Na sua resposta caudalosa, o professor Louis Germain diz que um professor que exerce com consciência a sua profissão “não negligencia nenhuma ocasião para conhecer os seus alunos, as suas crianças (…) Uma resposta, um gesto, uma atitude, são amplamente reveladores”. E, como um menino já contém a semente do adulto que ele se tornará, o escritor jamais se deixara levar pela fama: “Você permaneceu Camus: bravo”. O menino que “sempre mostrou um pudor instintivo para descobrir a natureza e os sentimentos” foi pai do homem. Num trecho que me tocou profundamente, o professor escreve que, apesar da pobreza de Camus na infância, “como o seu irmão, você estava sempre bem vestido. Acredito que eu não poderia fazer mais belo elogio à sua mãe”. Germain relembra, por fim, como evitara a doutrinação religiosa na Argel dos pieds-noirs, como Camus, onde o catolicismo era identidade político-cultural em oposição ao islamismo da população nativa. Ele ensinava aos seus alunos que todos tinham a escolha de crer ou não crer, em respeito ao que “há de mais sagrado numa criança: o direito de procurar a sua própria verdade”.

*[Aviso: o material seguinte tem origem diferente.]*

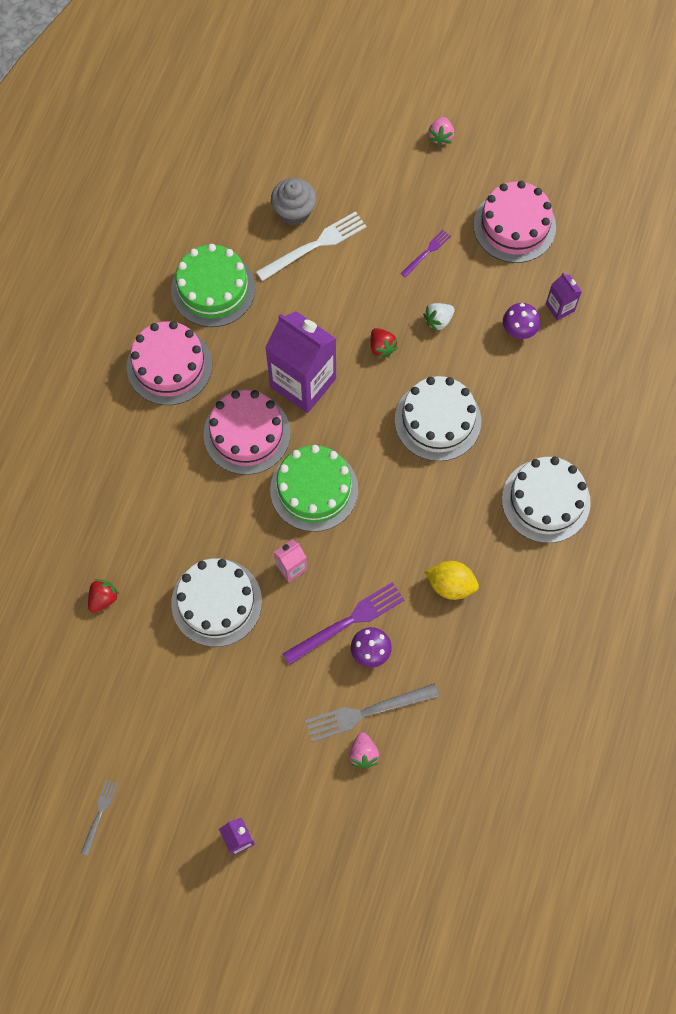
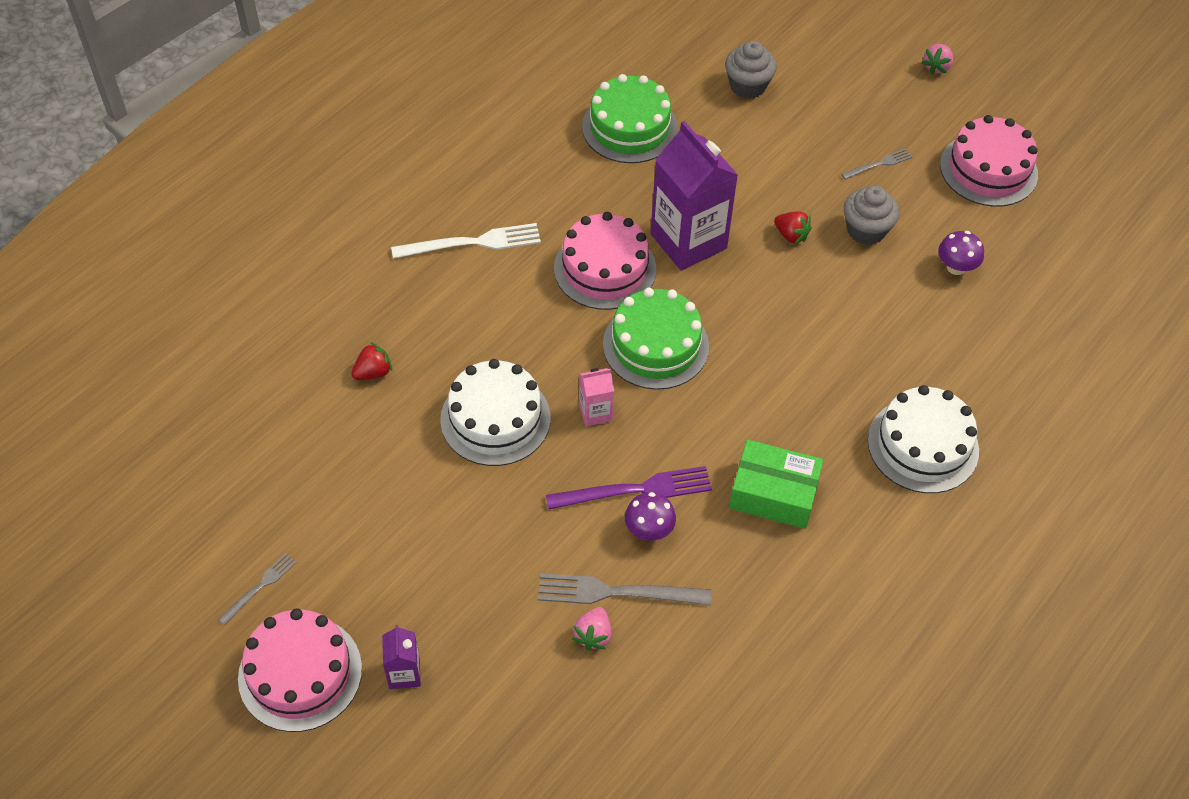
camera: 20 degrees right, 15 degrees down
(169, 365) = (550, 181): pink cake -> pink cake (300, 673)
(315, 245) = (757, 122): white fork -> white fork (472, 243)
(382, 347) = (791, 235): red strawberry -> red strawberry turned 45 degrees counterclockwise
(427, 252) = (878, 164): purple fork -> grey fork
(437, 420) = (826, 324): white cake -> none
(438, 320) = (866, 230): white strawberry -> grey cupcake
(450, 585) = (773, 493): yellow lemon -> green box
(560, 307) = (1012, 260): purple carton -> none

A minha inveja literária de Camus foi acrescida de inveja pessoal. Além de ser um escritor insignificante, eu jamais tive um professor a quem pudesse escrever uma carta de agradecimento como a dele. Talvez você tenha. Se assim for, escreva algumas linhas a quem lhe foi tão importante, mesmo que já tenha morrido. Será também uma bela homenagem ao professor decapitado. Quanto a mim, continuarei a me apropriar das boas lembranças alheias para prestar tributo a quem mereça.